На кресах всходних - страница 26



Петр Сергеевич горячо оппонировал: нельзя зарывать искру, может быть, какого-нибудь даже дара в родимой, но бесперспективной ботве, такому толковому пареньку, как Витольд, нельзя оставаться в глуши – зарастет бурьяном родник разума. Надо двигаться в большие университетские центры.

Польщенный Ромуальд притворно отмахивался:

– Зачем нам, здесь приживется, и дел тут не переворочать.

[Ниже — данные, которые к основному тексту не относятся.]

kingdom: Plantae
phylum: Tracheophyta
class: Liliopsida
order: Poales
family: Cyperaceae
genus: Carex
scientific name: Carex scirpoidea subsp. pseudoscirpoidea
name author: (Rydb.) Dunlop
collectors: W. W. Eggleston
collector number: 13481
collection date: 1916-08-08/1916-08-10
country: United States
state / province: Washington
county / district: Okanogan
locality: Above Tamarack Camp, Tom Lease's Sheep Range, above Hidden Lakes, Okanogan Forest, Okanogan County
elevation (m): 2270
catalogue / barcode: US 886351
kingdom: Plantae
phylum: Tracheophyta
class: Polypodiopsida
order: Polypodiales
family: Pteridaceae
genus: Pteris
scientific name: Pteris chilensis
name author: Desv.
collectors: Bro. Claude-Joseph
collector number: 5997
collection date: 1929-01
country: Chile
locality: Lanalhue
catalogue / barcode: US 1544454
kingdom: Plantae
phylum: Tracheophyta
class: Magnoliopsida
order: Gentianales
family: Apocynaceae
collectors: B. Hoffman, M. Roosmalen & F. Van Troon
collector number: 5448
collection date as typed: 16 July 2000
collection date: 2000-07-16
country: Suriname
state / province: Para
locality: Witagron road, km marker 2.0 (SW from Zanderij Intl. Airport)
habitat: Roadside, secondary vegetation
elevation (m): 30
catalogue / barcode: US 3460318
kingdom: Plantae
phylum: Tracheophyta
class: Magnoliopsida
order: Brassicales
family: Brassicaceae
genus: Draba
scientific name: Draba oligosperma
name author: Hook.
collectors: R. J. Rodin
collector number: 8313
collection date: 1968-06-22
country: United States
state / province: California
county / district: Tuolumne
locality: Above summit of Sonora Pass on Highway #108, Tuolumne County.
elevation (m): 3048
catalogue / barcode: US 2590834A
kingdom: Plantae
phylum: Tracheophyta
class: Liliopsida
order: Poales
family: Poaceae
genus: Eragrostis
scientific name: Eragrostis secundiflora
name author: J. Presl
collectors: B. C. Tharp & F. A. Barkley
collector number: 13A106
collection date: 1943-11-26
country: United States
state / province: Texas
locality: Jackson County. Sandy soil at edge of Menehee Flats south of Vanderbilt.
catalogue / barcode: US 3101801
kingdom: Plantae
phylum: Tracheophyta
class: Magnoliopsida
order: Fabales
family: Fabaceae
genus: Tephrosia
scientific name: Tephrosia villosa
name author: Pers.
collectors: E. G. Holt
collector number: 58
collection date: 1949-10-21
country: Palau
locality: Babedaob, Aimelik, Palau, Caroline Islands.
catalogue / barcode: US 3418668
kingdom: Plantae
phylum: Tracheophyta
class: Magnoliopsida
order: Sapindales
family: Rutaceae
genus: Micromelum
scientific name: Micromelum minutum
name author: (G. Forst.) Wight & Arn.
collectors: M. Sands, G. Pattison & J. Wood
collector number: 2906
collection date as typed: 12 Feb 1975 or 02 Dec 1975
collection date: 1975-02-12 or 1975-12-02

– Занижаете, занижаете, Ромуальд Северинович, горизонт сына своего, а он, может быть, птица иная, не здешнего леса житель. Образование, только оно по-настоящему выявляет все высокое предназначение человека.

– Испортится он на городских диванах.

Петр Сергеевич возмущенно вскакивал:

– Кто? Витольд? Не таков, не таков, он со стержнем.

– Стержень – пока дома сдержан, а там пойдет финтить.

– Не понимаете вы Витольда. Я сам его учил.

Ромуальд только усмехался:

– Не перехваливайте, зря это. Витольд сынок крепкий, но великан только для здешних краев. А в городе он сотрется.

– Вы Тиглатпалассар какой-то. Сами же предложили. Капризничаете!

– Хоть как ругни, а сын – моя натура. Не может человек выпрыгнуть из своей земли, из своего племени и всех житейских завязок.

– Но вы-то сам!

– Что я?

– Когда я только приехал, вы на каком языке говорили хотя бы, к примеру, – и понять было нелегко. А теперь речь у вас, можно считать, столичная.

Ромуальд Северинович не удержал усмешку, ее можно было принять за самодовольную:

– Так я годами с графьями беседы веду – обтесался, приноровился.

– Так и Витольд пообтешется.

– А по-польски я говорю еще лучше, – усмехнулся Ромуальд в усы.

Петр Сергеевич не услышал этих слов, продолжая убеждать собеседника, что он должен дать сыну столичный шанс. Акцент – это тьфу, сдует его как ветерком, стоит оказаться ему на невском берегу.

Надо сказать, что Петербург не был для белорусов чем-то запредельным и сверхъестественным, какой-то Америкой. С середины девятнадцатого века грамотные местные люди тянулись именно в столицу династии и империи, а не, например, в Москву, столицу России. Их больше интересовала возможность приблизиться к источнику верховной власти, а не влиться в океан русской жизни, выкроить что-то для своих отдельных нужд, а не кануть в гигантском котле народов. За первыми потянулись и все новые, и постепенно образовалась в невской столице приличная диаспора выходцев из приднепровских, припятских, наднеманских губерний. Петербург не был всего лишь гранитной чужбиной для белоруса.

Как уж сообщалось, вступая «на престол» в Порхневичах, каждый новый предводитель рода – Ромуальд Северинович, а до него и Северин Францевич, а до него и другие – обязательно совершал одно ритуальное действие: писал с помощью купленных грамотеев дорогое и невнятное прошение в какой-нибудь официальный орган для добычи подтверждения своих прав на особое положение на своей затерянной земле, ища хотя бы косого следа упоминаний в официальных документах о том, первоначальном Порхневиче.

Это была сложная психологическая игра. С одной стороны, на трезвом уровне глядя в холодное зеркало самоанализа, и Франц, и Северин, и Ромуальд понимали, что там, в глубинах времени, навряд ли что может быть, кроме невнятной сказки. Но, отвлекшись от трезвого взгляда на сухую реальность, оборачивались романтиками, грезящими о легендарном предке и о том, что рано или поздно найдется подтверждение: он существовал. И любая приблизительная письменная мелочь могла быть сочтена достаточной для окончательной уверенности. Но пока все бумаги были против Порхневичей.